[Records from a data collection]
==================================================
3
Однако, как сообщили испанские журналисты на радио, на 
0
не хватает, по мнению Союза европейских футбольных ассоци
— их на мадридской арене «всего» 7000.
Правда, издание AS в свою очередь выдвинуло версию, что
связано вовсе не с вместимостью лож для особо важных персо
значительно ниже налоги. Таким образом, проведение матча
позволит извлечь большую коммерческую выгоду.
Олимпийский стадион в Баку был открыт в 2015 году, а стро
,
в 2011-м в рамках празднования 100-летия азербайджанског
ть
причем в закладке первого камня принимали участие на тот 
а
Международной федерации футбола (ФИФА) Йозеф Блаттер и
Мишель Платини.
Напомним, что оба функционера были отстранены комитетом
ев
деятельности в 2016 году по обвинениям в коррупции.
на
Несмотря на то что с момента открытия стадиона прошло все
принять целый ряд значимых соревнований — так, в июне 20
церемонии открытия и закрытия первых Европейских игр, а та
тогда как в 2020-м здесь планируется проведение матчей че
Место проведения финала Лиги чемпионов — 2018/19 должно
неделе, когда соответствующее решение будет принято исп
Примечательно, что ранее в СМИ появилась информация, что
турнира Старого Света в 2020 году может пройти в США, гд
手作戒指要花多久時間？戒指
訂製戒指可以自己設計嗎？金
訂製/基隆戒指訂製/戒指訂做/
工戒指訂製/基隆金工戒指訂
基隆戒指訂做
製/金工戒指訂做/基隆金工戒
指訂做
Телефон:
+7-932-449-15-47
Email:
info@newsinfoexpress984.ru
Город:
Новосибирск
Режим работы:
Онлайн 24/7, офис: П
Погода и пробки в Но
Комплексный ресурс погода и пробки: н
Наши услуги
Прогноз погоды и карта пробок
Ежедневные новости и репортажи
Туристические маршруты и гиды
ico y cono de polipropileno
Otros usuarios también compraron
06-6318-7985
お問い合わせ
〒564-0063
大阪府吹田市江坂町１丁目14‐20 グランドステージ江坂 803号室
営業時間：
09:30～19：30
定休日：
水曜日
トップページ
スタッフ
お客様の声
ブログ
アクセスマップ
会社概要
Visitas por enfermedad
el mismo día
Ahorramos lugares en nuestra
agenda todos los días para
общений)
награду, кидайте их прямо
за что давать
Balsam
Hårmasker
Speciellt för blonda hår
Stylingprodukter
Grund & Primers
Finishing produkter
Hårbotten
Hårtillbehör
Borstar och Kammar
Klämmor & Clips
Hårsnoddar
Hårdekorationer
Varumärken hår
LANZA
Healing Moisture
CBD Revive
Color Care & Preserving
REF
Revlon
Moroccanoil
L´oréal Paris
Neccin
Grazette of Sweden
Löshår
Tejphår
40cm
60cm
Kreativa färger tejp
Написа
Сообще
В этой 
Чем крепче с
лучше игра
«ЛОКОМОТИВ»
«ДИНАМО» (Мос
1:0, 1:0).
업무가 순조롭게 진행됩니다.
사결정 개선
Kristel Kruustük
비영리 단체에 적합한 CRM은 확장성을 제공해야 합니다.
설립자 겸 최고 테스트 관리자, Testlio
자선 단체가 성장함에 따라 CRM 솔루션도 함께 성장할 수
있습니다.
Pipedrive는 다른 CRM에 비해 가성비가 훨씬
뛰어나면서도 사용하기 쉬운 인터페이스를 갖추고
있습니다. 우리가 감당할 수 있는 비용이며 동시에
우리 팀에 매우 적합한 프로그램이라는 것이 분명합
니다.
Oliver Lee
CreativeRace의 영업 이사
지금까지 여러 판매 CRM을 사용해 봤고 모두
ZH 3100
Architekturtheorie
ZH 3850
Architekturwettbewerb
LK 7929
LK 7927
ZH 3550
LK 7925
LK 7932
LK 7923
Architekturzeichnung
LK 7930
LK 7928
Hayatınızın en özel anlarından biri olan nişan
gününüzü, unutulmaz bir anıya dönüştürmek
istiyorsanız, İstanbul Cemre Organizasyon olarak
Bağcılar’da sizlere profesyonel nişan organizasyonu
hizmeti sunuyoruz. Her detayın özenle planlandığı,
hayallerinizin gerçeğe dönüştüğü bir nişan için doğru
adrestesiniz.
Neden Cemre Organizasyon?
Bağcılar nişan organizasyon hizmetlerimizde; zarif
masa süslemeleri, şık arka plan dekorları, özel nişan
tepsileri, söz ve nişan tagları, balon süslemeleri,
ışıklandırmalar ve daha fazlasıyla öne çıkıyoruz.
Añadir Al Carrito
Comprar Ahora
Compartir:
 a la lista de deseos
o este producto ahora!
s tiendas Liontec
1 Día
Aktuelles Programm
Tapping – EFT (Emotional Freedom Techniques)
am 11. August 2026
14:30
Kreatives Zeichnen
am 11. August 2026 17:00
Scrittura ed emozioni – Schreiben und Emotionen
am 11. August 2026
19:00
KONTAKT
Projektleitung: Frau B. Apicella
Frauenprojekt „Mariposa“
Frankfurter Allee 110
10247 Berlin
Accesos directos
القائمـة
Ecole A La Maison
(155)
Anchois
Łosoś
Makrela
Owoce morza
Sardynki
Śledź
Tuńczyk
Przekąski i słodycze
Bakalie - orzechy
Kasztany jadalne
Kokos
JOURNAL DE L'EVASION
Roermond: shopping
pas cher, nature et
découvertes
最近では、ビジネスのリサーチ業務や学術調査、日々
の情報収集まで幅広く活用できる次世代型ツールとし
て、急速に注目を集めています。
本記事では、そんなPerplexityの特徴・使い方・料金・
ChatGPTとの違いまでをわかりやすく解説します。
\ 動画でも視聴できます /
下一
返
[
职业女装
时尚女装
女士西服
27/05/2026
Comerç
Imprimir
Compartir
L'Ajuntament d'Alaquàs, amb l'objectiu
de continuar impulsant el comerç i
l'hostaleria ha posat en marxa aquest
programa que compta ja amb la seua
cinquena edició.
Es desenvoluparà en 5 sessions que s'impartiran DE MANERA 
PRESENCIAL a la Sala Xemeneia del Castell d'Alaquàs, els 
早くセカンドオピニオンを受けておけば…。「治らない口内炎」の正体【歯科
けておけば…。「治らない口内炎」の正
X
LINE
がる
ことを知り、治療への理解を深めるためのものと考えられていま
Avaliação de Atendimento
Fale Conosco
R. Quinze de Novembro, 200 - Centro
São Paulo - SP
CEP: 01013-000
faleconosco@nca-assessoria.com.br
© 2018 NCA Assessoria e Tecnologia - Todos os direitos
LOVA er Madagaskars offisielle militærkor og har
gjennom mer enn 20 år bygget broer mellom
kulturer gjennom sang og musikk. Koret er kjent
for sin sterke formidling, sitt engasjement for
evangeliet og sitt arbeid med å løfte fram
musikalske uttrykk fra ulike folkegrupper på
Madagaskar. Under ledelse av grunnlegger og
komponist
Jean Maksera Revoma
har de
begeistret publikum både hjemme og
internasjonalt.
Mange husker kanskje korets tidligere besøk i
==================================================
Rewrite the data above, replacing "Balsam" with "Schampo" and leaving everything else unchanged.

**Answer to this exercise:**
3
Однако, как сообщили испанские журналисты на радио, на 
0
не хватает, по мнению Союза европейских футбольных ассоци
— их на мадридской арене «всего» 7000.
Правда, издание AS в свою очередь выдвинуло версию, что
связано вовсе не с вместимостью лож для особо важных персо
значительно ниже налоги. Таким образом, проведение матча
позволит извлечь большую коммерческую выгоду.
Олимпийский стадион в Баку был открыт в 2015 году, а стро
,
в 2011-м в рамках празднования 100-летия азербайджанског
ть
причем в закладке первого камня принимали участие на тот 
а
Международной федерации футбола (ФИФА) Йозеф Блаттер и
Мишель Платини.
Напомним, что оба функционера были отстранены комитетом
ев
деятельности в 2016 году по обвинениям в коррупции.
на
Несмотря на то что с момента открытия стадиона прошло все
принять целый ряд значимых соревнований — так, в июне 20
церемонии открытия и закрытия первых Европейских игр, а та
тогда как в 2020-м здесь планируется проведение матчей че
Место проведения финала Лиги чемпионов — 2018/19 должно
неделе, когда соответствующее решение будет принято исп
Примечательно, что ранее в СМИ появилась информация, что
турнира Старого Света в 2020 году может пройти в США, гд
手作戒指要花多久時間？戒指
訂製戒指可以自己設計嗎？金
訂製/基隆戒指訂製/戒指訂做/
工戒指訂製/基隆金工戒指訂
基隆戒指訂做
製/金工戒指訂做/基隆金工戒
指訂做
Телефон:
+7-932-449-15-47
Email:
info@newsinfoexpress984.ru
Город:
Новосибирск
Режим работы:
Онлайн 24/7, офис: П
Погода и пробки в Но
Комплексный ресурс погода и пробки: н
Наши услуги
Прогноз погоды и карта пробок
Ежедневные новости и репортажи
Туристические маршруты и гиды
ico y cono de polipropileno
Otros usuarios también compraron
06-6318-7985
お問い合わせ
〒564-0063
大阪府吹田市江坂町１丁目14‐20 グランドステージ江坂 803号室
営業時間：
09:30～19：30
定休日：
水曜日
トップページ
スタッフ
お客様の声
ブログ
アクセスマップ
会社概要
Visitas por enfermedad
el mismo día
Ahorramos lugares en nuestra
agenda todos los días para
общений)
награду, кидайте их прямо
за что давать
Schampo
Hårmasker
Speciellt för blonda hår
Stylingprodukter
Grund & Primers
Finishing produkter
Hårbotten
Hårtillbehör
Borstar och Kammar
Klämmor & Clips
Hårsnoddar
Hårdekorationer
Varumärken hår
LANZA
Healing Moisture
CBD Revive
Color Care & Preserving
REF
Revlon
Moroccanoil
L´oréal Paris
Neccin
Grazette of Sweden
Löshår
Tejphår
40cm
60cm
Kreativa färger tejp
Написа
Сообще
В этой 
Чем крепче с
лучше игра
«ЛОКОМОТИВ»
«ДИНАМО» (Мос
1:0, 1:0).
업무가 순조롭게 진행됩니다.
사결정 개선
Kristel Kruustük
비영리 단체에 적합한 CRM은 확장성을 제공해야 합니다.
설립자 겸 최고 테스트 관리자, Testlio
자선 단체가 성장함에 따라 CRM 솔루션도 함께 성장할 수
있습니다.
Pipedrive는 다른 CRM에 비해 가성비가 훨씬
뛰어나면서도 사용하기 쉬운 인터페이스를 갖추고
있습니다. 우리가 감당할 수 있는 비용이며 동시에
우리 팀에 매우 적합한 프로그램이라는 것이 분명합
니다.
Oliver Lee
CreativeRace의 영업 이사
지금까지 여러 판매 CRM을 사용해 봤고 모두
ZH 3100
Architekturtheorie
ZH 3850
Architekturwettbewerb
LK 7929
LK 7927
ZH 3550
LK 7925
LK 7932
LK 7923
Architekturzeichnung
LK 7930
LK 7928
Hayatınızın en özel anlarından biri olan nişan
gününüzü, unutulmaz bir anıya dönüştürmek
istiyorsanız, İstanbul Cemre Organizasyon olarak
Bağcılar’da sizlere profesyonel nişan organizasyonu
hizmeti sunuyoruz. Her detayın özenle planlandığı,
hayallerinizin gerçeğe dönüştüğü bir nişan için doğru
adrestesiniz.
Neden Cemre Organizasyon?
Bağcılar nişan organizasyon hizmetlerimizde; zarif
masa süslemeleri, şık arka plan dekorları, özel nişan
tepsileri, söz ve nişan tagları, balon süslemeleri,
ışıklandırmalar ve daha fazlasıyla öne çıkıyoruz.
Añadir Al Carrito
Comprar Ahora
Compartir:
 a la lista de deseos
o este producto ahora!
s tiendas Liontec
1 Día
Aktuelles Programm
Tapping – EFT (Emotional Freedom Techniques)
am 11. August 2026
14:30
Kreatives Zeichnen
am 11. August 2026 17:00
Scrittura ed emozioni – Schreiben und Emotionen
am 11. August 2026
19:00
KONTAKT
Projektleitung: Frau B. Apicella
Frauenprojekt „Mariposa“
Frankfurter Allee 110
10247 Berlin
Accesos directos
القائمـة
Ecole A La Maison
(155)
Anchois
Łosoś
Makrela
Owoce morza
Sardynki
Śledź
Tuńczyk
Przekąski i słodycze
Bakalie - orzechy
Kasztany jadalne
Kokos
JOURNAL DE L'EVASION
Roermond: shopping
pas cher, nature et
découvertes
最近では、ビジネスのリサーチ業務や学術調査、日々
の情報収集まで幅広く活用できる次世代型ツールとし
て、急速に注目を集めています。
本記事では、そんなPerplexityの特徴・使い方・料金・
ChatGPTとの違いまでをわかりやすく解説します。
\ 動画でも視聴できます /
下一
返
[
职业女装
时尚女装
女士西服
27/05/2026
Comerç
Imprimir
Compartir
L'Ajuntament d'Alaquàs, amb l'objectiu
de continuar impulsant el comerç i
l'hostaleria ha posat en marxa aquest
programa que compta ja amb la seua
cinquena edició.
Es desenvoluparà en 5 sessions que s'impartiran DE MANERA 
PRESENCIAL a la Sala Xemeneia del Castell d'Alaquàs, els 
早くセカンドオピニオンを受けておけば…。「治らない口内炎」の正体【歯科
けておけば…。「治らない口内炎」の正
X
LINE
がる
ことを知り、治療への理解を深めるためのものと考えられていま
Avaliação de Atendimento
Fale Conosco
R. Quinze de Novembro, 200 - Centro
São Paulo - SP
CEP: 01013-000
faleconosco@nca-assessoria.com.br
© 2018 NCA Assessoria e Tecnologia - Todos os direitos
LOVA er Madagaskars offisielle militærkor og har
gjennom mer enn 20 år bygget broer mellom
kulturer gjennom sang og musikk. Koret er kjent
for sin sterke formidling, sitt engasjement for
evangeliet og sitt arbeid med å løfte fram
musikalske uttrykk fra ulike folkegrupper på
Madagaskar. Under ledelse av grunnlegger og
komponist
Jean Maksera Revoma
har de
begeistret publikum både hjemme og
internasjonalt.
Mange husker kanskje korets tidligere besøk i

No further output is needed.